Daher sei eine Fusion aus Iselshausener Sicht derzeit "törricht", da die bisher vorliegenden Vorschläge für die künftige gemeinsame Gemeindesatzung und die darin festzulegenden Besetzungen der künftigen Gemeindegremien wie Kirchengemeinderat oder Strukturausschuss keine ausreichende Vertretung der Iselshausener Belange zulassen würde.

Der Hintergrund dazu: Aktuell rechnen zur Iselshausener Jakobuskirchengemeinde knapp 1800 Gemeindemitglieder, und damit gut ein Drittel der gesamten Nagolder evangelischen Christen. Allerdings: Aus Iselshausen selbst kommen davon nur rund 600 Gemeindemitglieder, die übrigen 1200 wurden bisher etwa aus dem Bezirk Steinberg nach Iselshausen "gerechnet". Künftig, in der neuen Ordnung der Nagolder Kirchengemeinde, wird der "Proporz" etwa bei Kirchengemeinderatswahlen gemäß dem geltenden Landeskirchenrecht nach Hauptort (Nagold mit rund 4600 Mitgliedern) und Teilort (Iselshausen mit 600) berechnet. Damit verliert Iselshausen innerhalb der neuen Kirchengemeindestruktur zwangsläufig an Bedeutung.

Allerdings, und das war denn auch der Tenor bei der eigentlichen Abstimmung sowohl in den Teilkirchengemeinderäten als auch im Gesamtkirchengemeinderat, gehe es bei der jetzt anstehenden Neuordnung der Gemeinde ja um das Herstellen einer einzigen, eben gemeinsamen Kirchengemeinde. Weshalb man das "Verbindende" und nicht das "Trennende" suche.

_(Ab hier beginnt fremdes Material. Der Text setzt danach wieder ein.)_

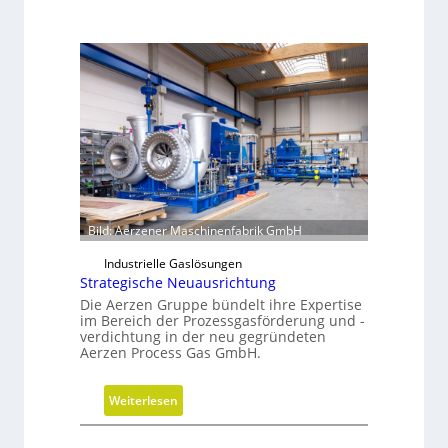
Bild: Aerzener Maschinenfabrik GmbH
Industrielle Gaslösungen
Strategische Neuausrichtung
Die Aerzen Gruppe bündelt ihre Expertise
im Bereich der Prozessgasförderung und -
verdichtung in der neu gegründeten
Aerzen Process Gas GmbH.
:
Weiterlesen
S
t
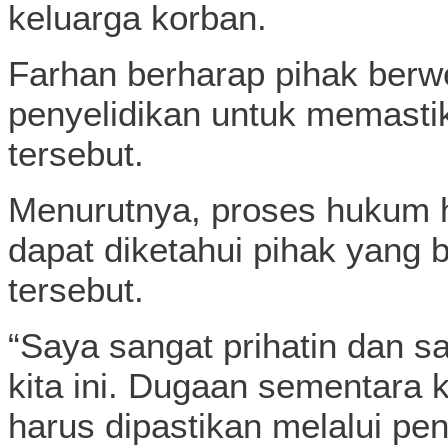
keluarga korban.
Farhan berharap pihak ber
penyelidikan untuk memasti
tersebut.
Menurutnya, proses hukum h
dapat diketahui pihak yang 
tersebut.
“Saya sangat prihatin dan s
kita ini. Dugaan sementara k
harus dipastikan melalui pe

Trotzdem entschied sich der Gesamtkirchengemeinderat bei seiner weiteren Arbeitssitzung dazu, die nun bis Ende des Jahres fertig zu erarbeitende neue Gemeindesatzung bei der Besetzung des künftigen Kirchengemeinderats so zu formulieren, dass eine "2 plus 8 plus 2"-Lösung angestrebt werde, wobei wie bei einer unechten Teilortswahl jeweils zwei Sitze fest an die bisherigen Gemeinden Remigius und eben Iselshausen gehen sollen. Ob das so auch rechtlich einwandfrei funktioniert, soll im Dialog mit dem Oberkirchenamt geklärt werden.